After fording a river and crossing a busy main road I see James heading towards me, with his son Seb riding pillion. We say hello, scan the map and start to pedal eastwards towards the Roman remains to the north of Stoke Holy Cross. We spin along lanes chatting about bikes and stuff, and play spot the tractor with Seb. Around an hour later we look for somewhere to stop and get some lunch. The first place we stop is a fancy pub where we see fear on their faces as we walk on their polished floorboards in cleats. We don’t stay long. A mile or so up the road we find a hotel where we can grab sandwiches and tea and chat some more.
After lunch I part with James and Seb and start heading south again, for Bungay and on to Halesworth where I can pick up the National Cycle Network Route 1 all the way back to Blaxhall. I spot the silhouettes of castles and churches on the horizon, but realise as I get closer I’ve misread silhouettes of groups of trees. There are real castles and real churches galore though, and many churches that have the appearance of castles, bell towers with battlements, maybe a sign of a turbulent history.

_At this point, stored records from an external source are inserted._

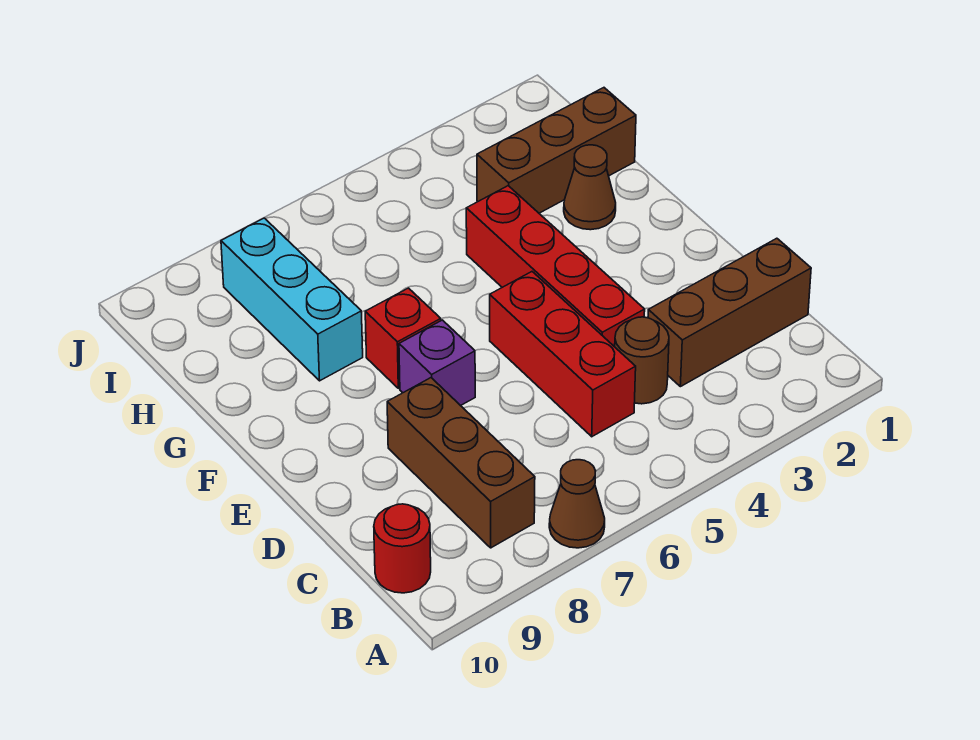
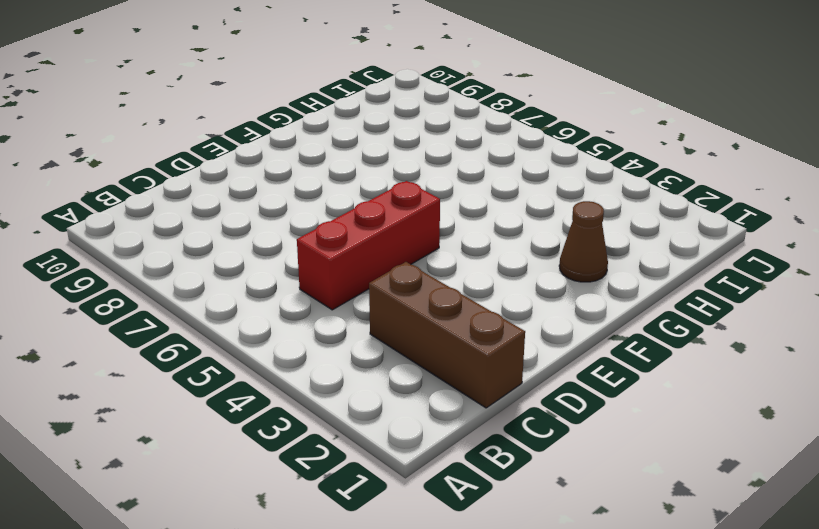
none -> brown 1x1 cone [549,460,605,548]
none -> brown 1x3 brick [387,378,535,548]
none -> red 1x1 round brick [374,504,431,593]

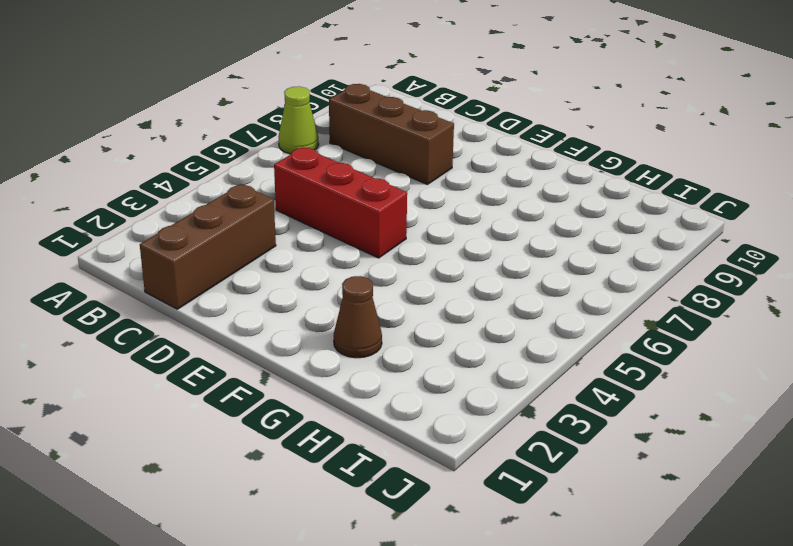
lime 1x1 cone [278,86,319,154] -> brown 1x1 cone [549,460,605,548]
none -> red 1x1 round brick [374,504,431,593]
none -> brown 1x1 round brick [615,317,669,404]
none -> red 1x4 brick [466,186,645,347]

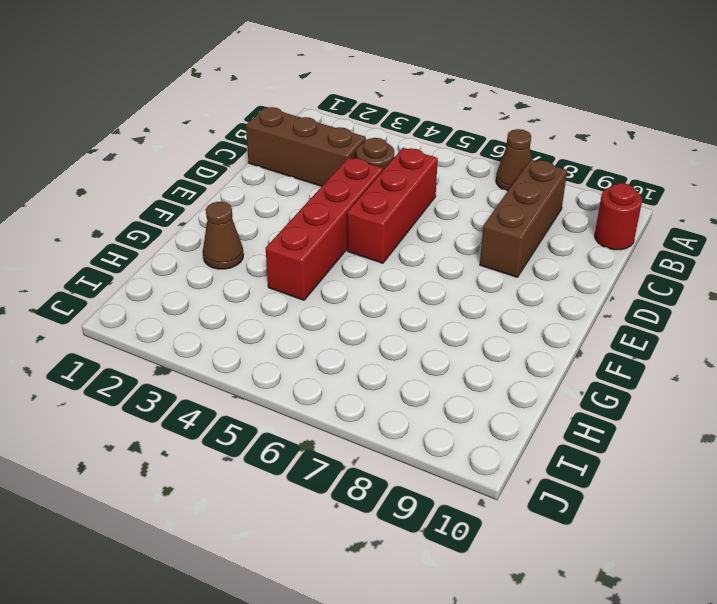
none -> purple 1x1 brick [399,320,475,406]
none -> red 1x1 brick [365,288,441,388]
none -> cyan 1x3 brick [221,218,363,381]

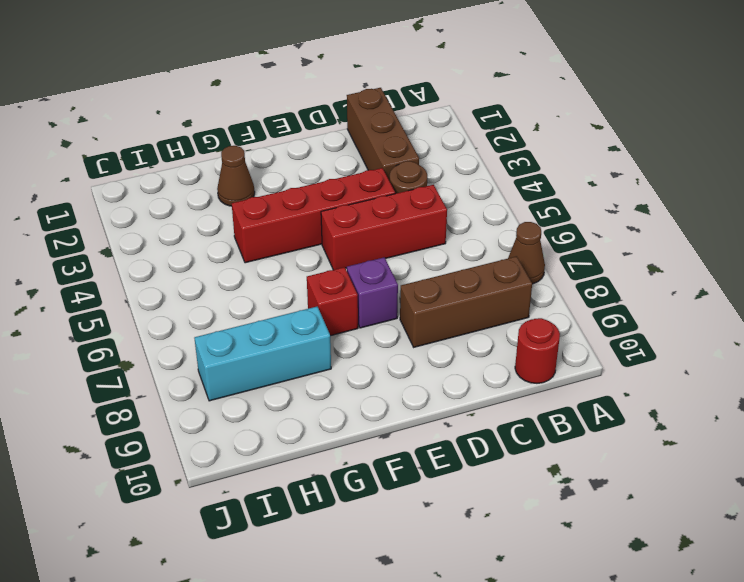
none -> brown 1x3 brick [477,88,636,213]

Once on NCN1 I just have to keep an eye out for the red and blue signs, so the pace picks up as I don’t have to stop every few miles to make sure I’m going the right way. It’s easy to get lost on the flatlands of Suffolk, with no hills to use as markers.
I can tell I’m back in Suffolk as there are a lot of pigs. Pig farms aplenty in Suffolk. Even an orchard that doubles as pig grazing, pigs wandering in and out of tree trunks. Soon I’m back on the road I started on this morning and heading around Glemham Hall Estate back towards Blaxhall. No dinner and pint today, just the front wheel off and bike thrown in the back of the car for the drive back to Brighton.
Strava link: http://www.strava.com/activities/75725119
Miles ridden: 97 (was tempted to ride around the block to make it a nice round 100)
Feet climbed: 2500
Average speed: 15.7 mph
Tractors seen: Many
Local cheese consumed: Smoked Dapple
Cameras used: Holga 120 and Samsung Galaxy Ace/Instagram
Film used: Kodak Tmax 100asa
Thank you: James for meeting up and shouting me lunch, and Seb for his tractor spotting skills and navigation.